[Plain-text document sources]
++++++
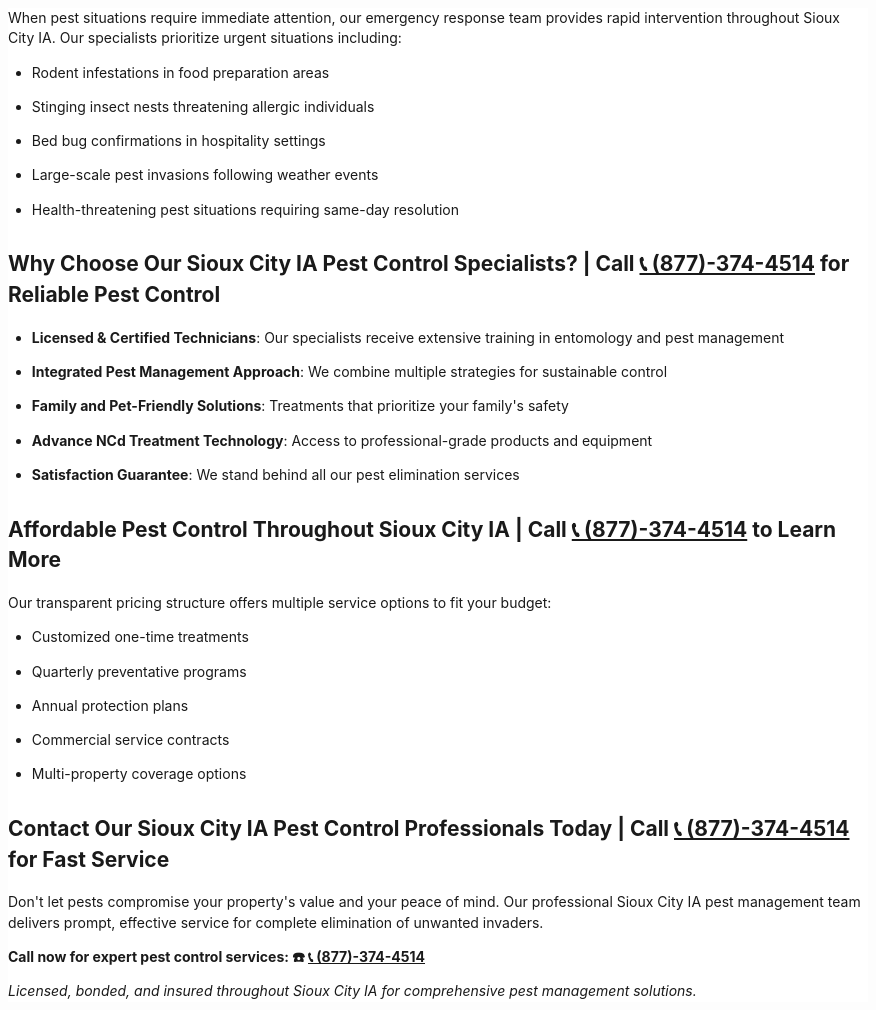 When pest situations require immediate attention, our emergency response team provides rapid intervention throughout Sioux City IA. Our specialists prioritize urgent situations including:

- Rodent infestations in food preparation areas  

- Stinging insect nests threatening allergic individuals  

- Bed bug confirmations in hospitality settings  

- Large-scale pest invasions following weather events  

- Health-threatening pest situations requiring same-day resolution  

## Why Choose Our Sioux City IA Pest Control Specialists? | Call [📞 (877)-374-4514](https://pest-control-4514.netlify.app) for Reliable Pest Control

- **Licensed & Certified Technicians**: Our specialists receive extensive training in entomology and pest management  

- **Integrated Pest Management Approach**: We combine multiple strategies for sustainable control  

- **Family and Pet-Friendly Solutions**: Treatments that prioritize your family's safety  

- **Advance NCd Treatment Technology**: Access to professional-grade products and equipment  

- **Satisfaction Guarantee**: We stand behind all our pest elimination services  

## Affordable Pest Control Throughout Sioux City IA | Call [📞 (877)-374-4514](https://pest-control-4514.netlify.app) to Learn More

Our transparent pricing structure offers multiple service options to fit your budget:

- Customized one-time treatments  

- Quarterly preventative programs  

- Annual protection plans  

- Commercial service contracts  

- Multi-property coverage options  

## Contact Our Sioux City IA Pest Control Professionals Today | Call [📞 (877)-374-4514](https://pest-control-4514.netlify.app) for Fast Service

Don't let pests compromise your property's value and your peace of mind. Our professional Sioux City IA pest management team delivers prompt, effective service for complete elimination of unwanted invaders.

**Call now for expert pest control services: ☎️ [📞 (877)-374-4514](https://pest-control-4514.netlify.app)**

*Licensed, bonded, and insured throughout Sioux City IA for comprehensive pest management solutions.*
++++++
#### DIRECTIONS FOR THIS TASK
Which lines run from the one containing "- **Advance NCd" to the end of the records? Transcribe exactly those, both ends included.

#### SOLUTION TO THE PROBLEM
- **Advance NCd Treatment Technology**: Access to professional-grade products and equipment  

- **Satisfaction Guarantee**: We stand behind all our pest elimination services  

## Affordable Pest Control Throughout Sioux City IA | Call [📞 (877)-374-4514](https://pest-control-4514.netlify.app) to Learn More

Our transparent pricing structure offers multiple service options to fit your budget:

- Customized one-time treatments  

- Quarterly preventative programs  

- Annual protection plans  

- Commercial service contracts  

- Multi-property coverage options  

## Contact Our Sioux City IA Pest Control Professionals Today | Call [📞 (877)-374-4514](https://pest-control-4514.netlify.app) for Fast Service

Don't let pests compromise your property's value and your peace of mind. Our professional Sioux City IA pest management team delivers prompt, effective service for complete elimination of unwanted invaders.

**Call now for expert pest control services: ☎️ [📞 (877)-374-4514](https://pest-control-4514.netlify.app)**

*Licensed, bonded, and insured throughout Sioux City IA for comprehensive pest management solutions.*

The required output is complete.